Question 6: What are mean squared errors of tuned RF model in cross-validation (cross_val_score with scoring=’neg_mean_squared_error’ and other arguments left with default values) and on holdout set?

print(
    "Mean squared error (cv): %.3f"
    % np.mean(
        np.abs(
            cross_val_score(
                locally_best_forest.best_estimator_,
                X_train_scaled,
                y_train,
                scoring="neg_mean_squared_error",
            )
        )
    )
)
print(
    "Mean squared error (test): %.3f"
    % mean_squared_error(y_holdout, locally_best_forest.predict(X_holdout_scaled))
)
Mean squared error (cv): 0.398
Mean squared error (test): 0.366

Output RF’s feature importance. Again, it’s nice to present it as a DataFrame.
Question 7: What is the most important feature, according to the Random Forest model?

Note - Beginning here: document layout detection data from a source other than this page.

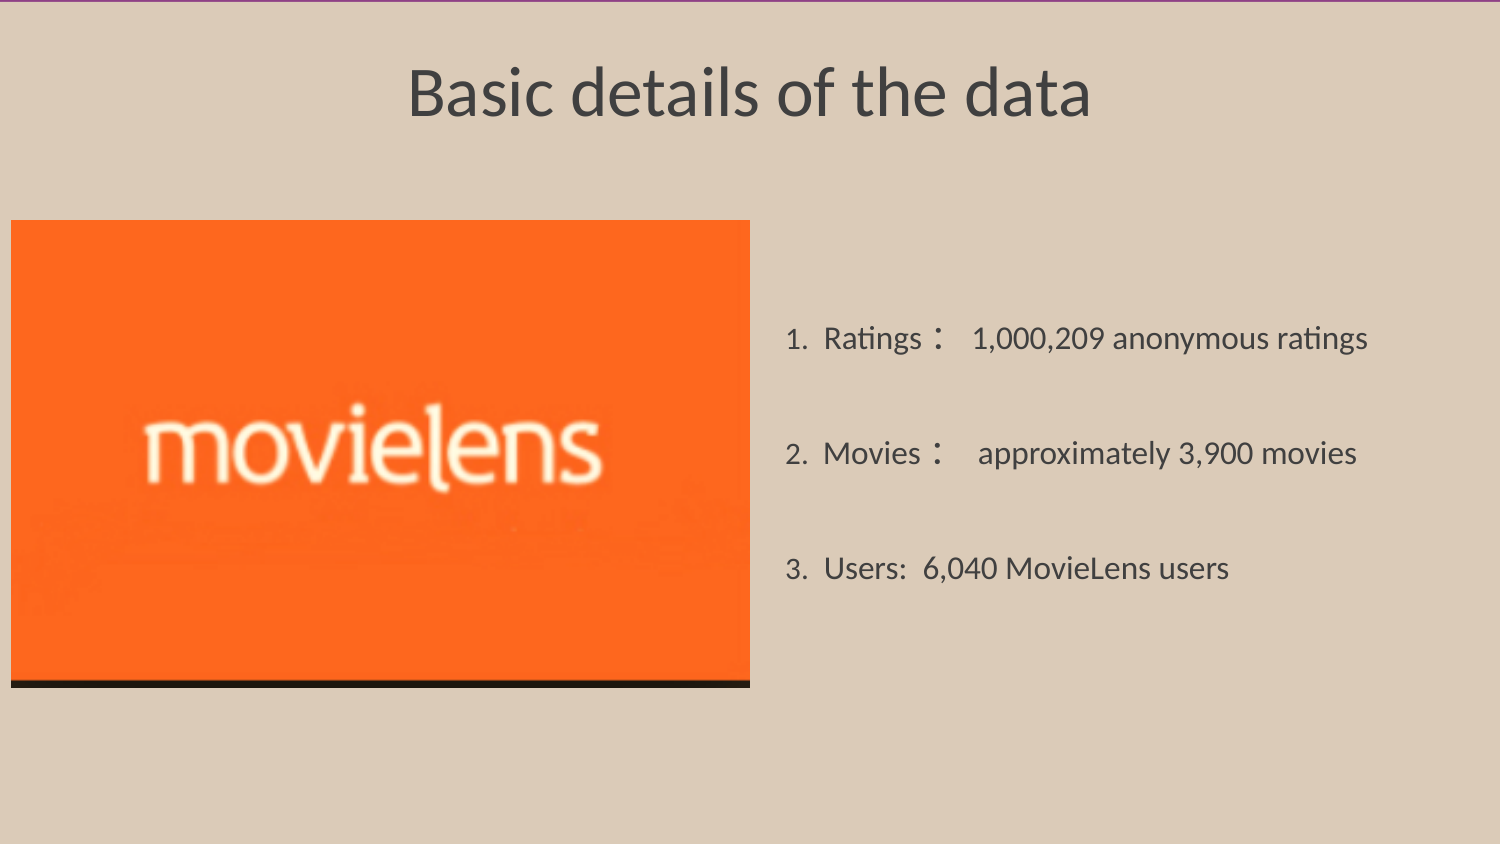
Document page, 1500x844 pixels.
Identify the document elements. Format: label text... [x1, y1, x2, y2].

list 1. Ratings：1,000,209 anonymous ratings 2. Movies： approximately 3,900 movies 3. Users: 6,040 MovieLens users [785, 316, 1465, 657]
title Basic details of the data [103, 44, 1397, 208]
picture [11, 220, 751, 688]
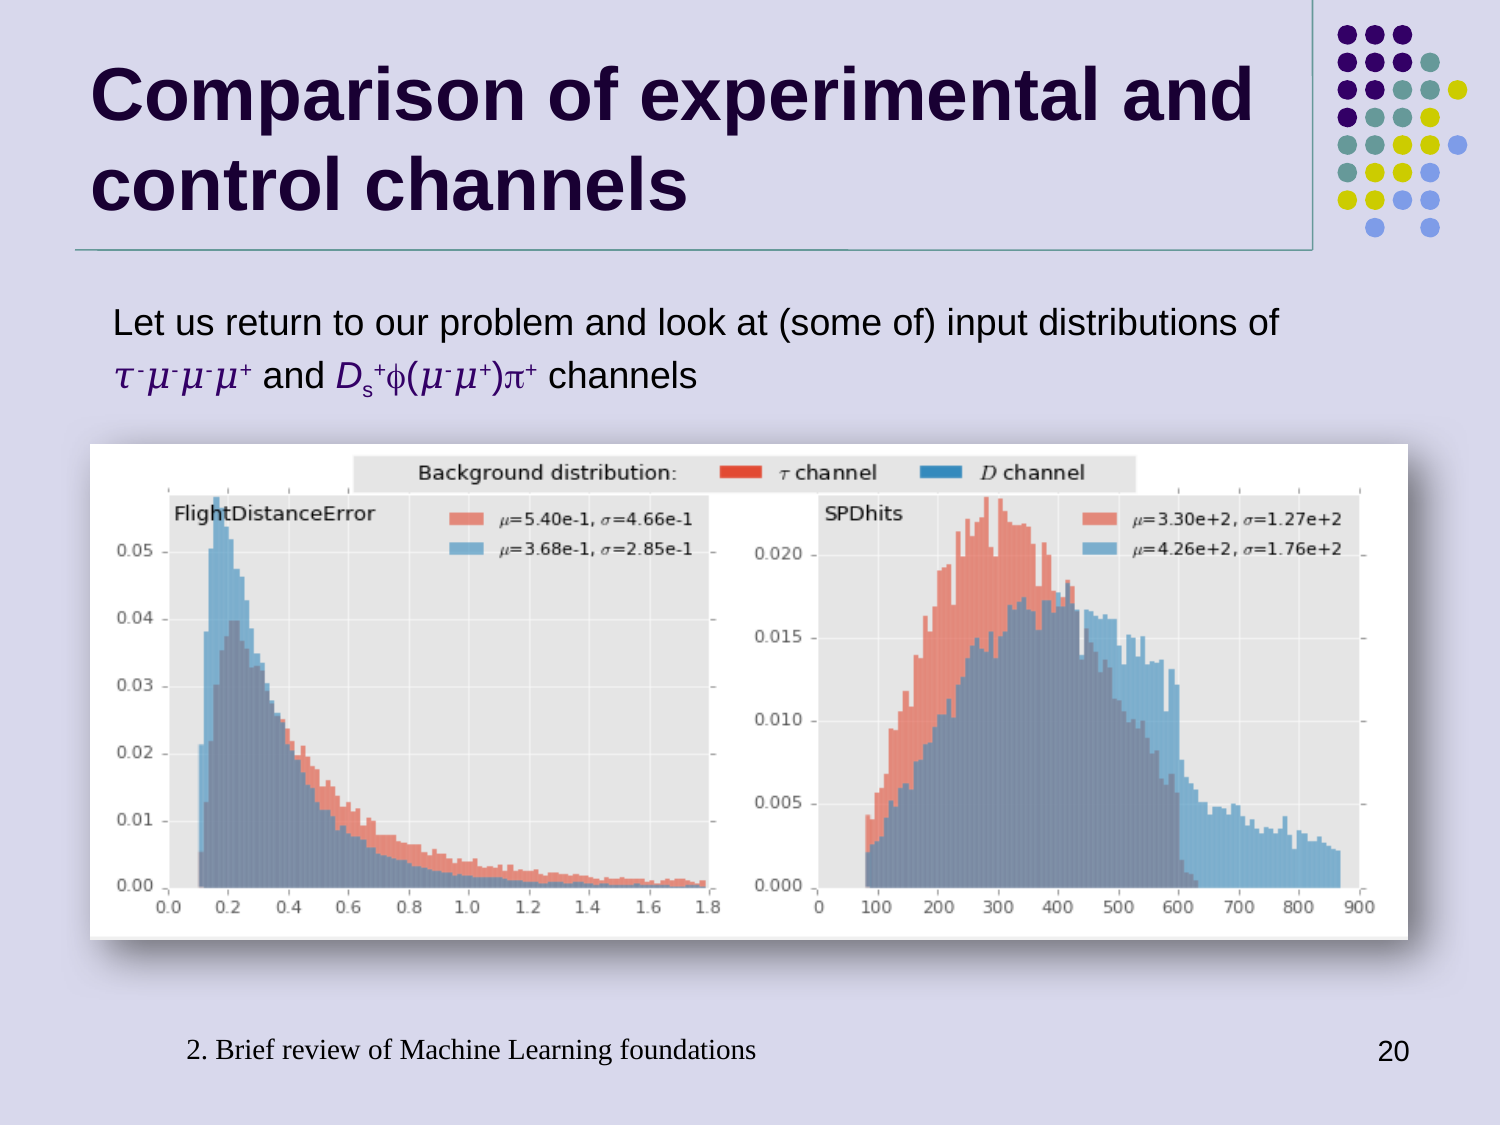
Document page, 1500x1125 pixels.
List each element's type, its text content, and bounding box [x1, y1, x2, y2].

footer 2. Brief review of Machine Learning foundations [75, 1023, 869, 1099]
slide_number 20 [1074, 1025, 1425, 1100]
picture [90, 444, 1409, 940]
title Comparison of experimental and control channels [75, 20, 1306, 233]
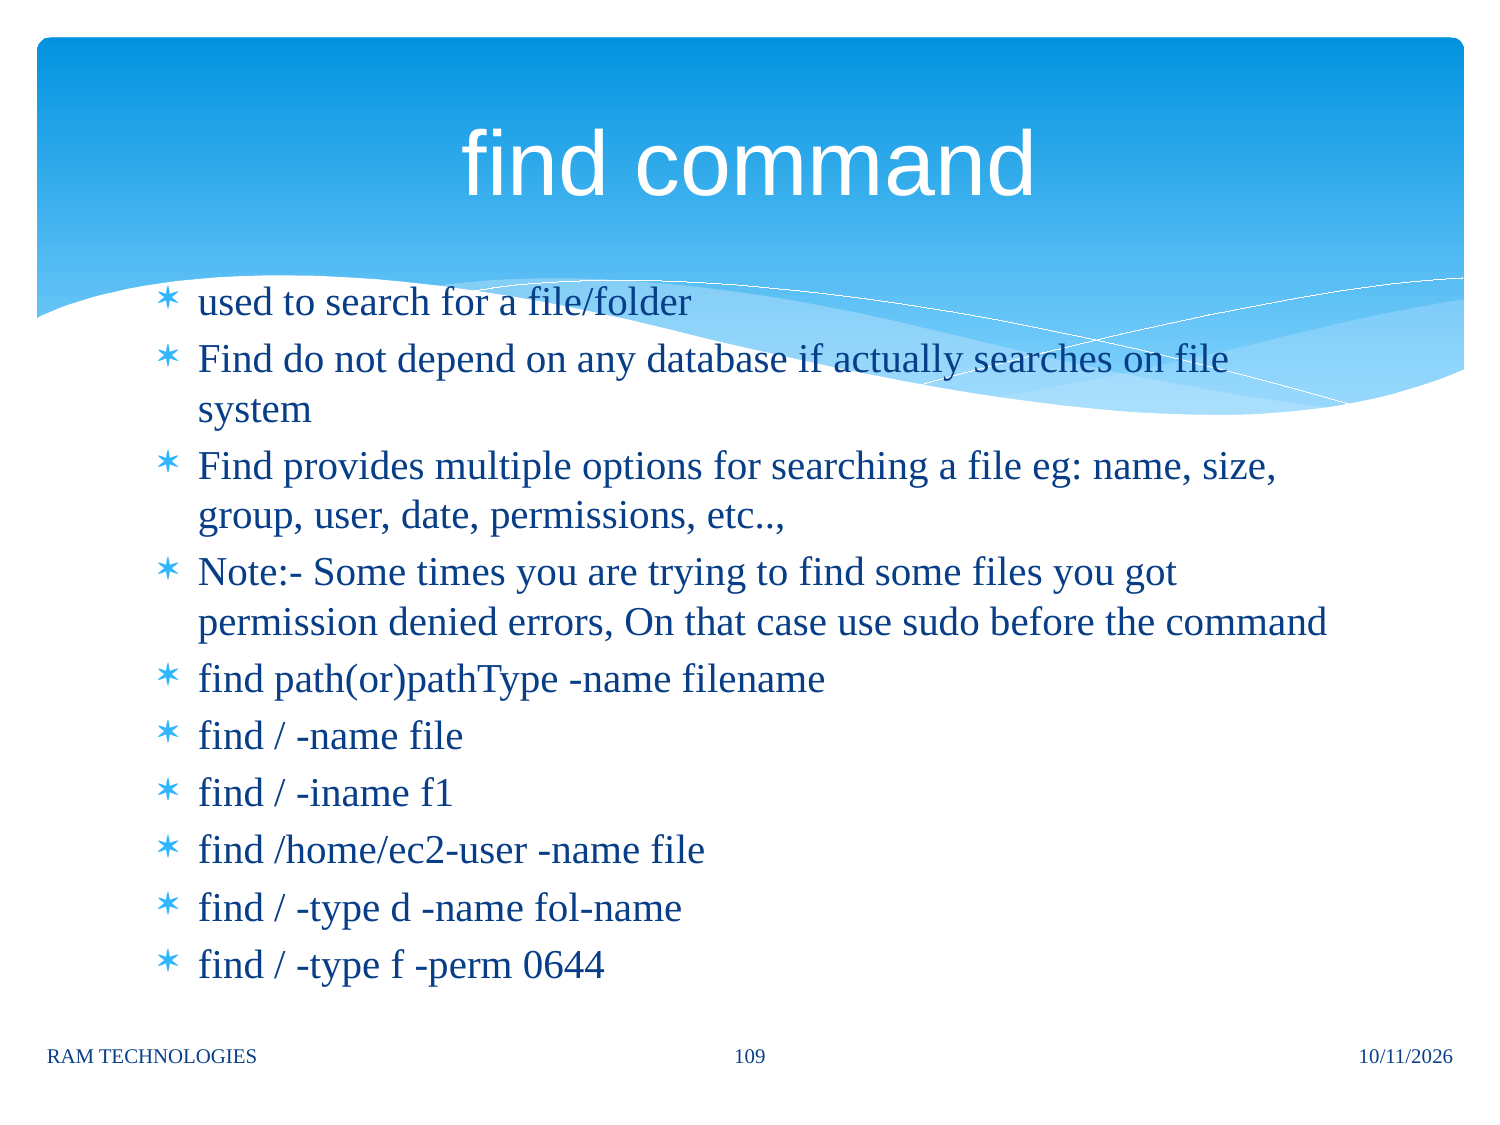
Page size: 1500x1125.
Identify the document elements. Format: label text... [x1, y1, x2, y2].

title find command [75, 55, 1425, 261]
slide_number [847, 1025, 1469, 1086]
list used to search for a file/folder Find do not depend on any database if actually searches on file system Find provides multiple options for searching a file eg: name, size, group, user, date, permissions, etc.., Note:- Some times you are trying to find some files you got permission denied errors, On that case use sudo before the command find path(or)pathType -name filename find / -name file find / -iname f1 find /home/ec2-user -name file find / -type d -name fol-name find / -type f -perm 0644 [143, 267, 1359, 1005]
slide_number 109 [654, 1025, 846, 1086]
footer RAM TECHNOLOGIES [31, 1025, 653, 1086]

# rf_importance = pd.DataFrame(
#    locally_best_forest.best_estimator_.feature_importances_,
#    columns=["coef"],
#    index=data.columns[:-1],
# )
# rf_importance.sort_values(by="coef", ascending=False)

Make conclusions about the performance of the explored 3 models in this particular prediction task.

The dependency of wine quality on other features in hand is, presumable, non-linear. So Random Forest works better in this task.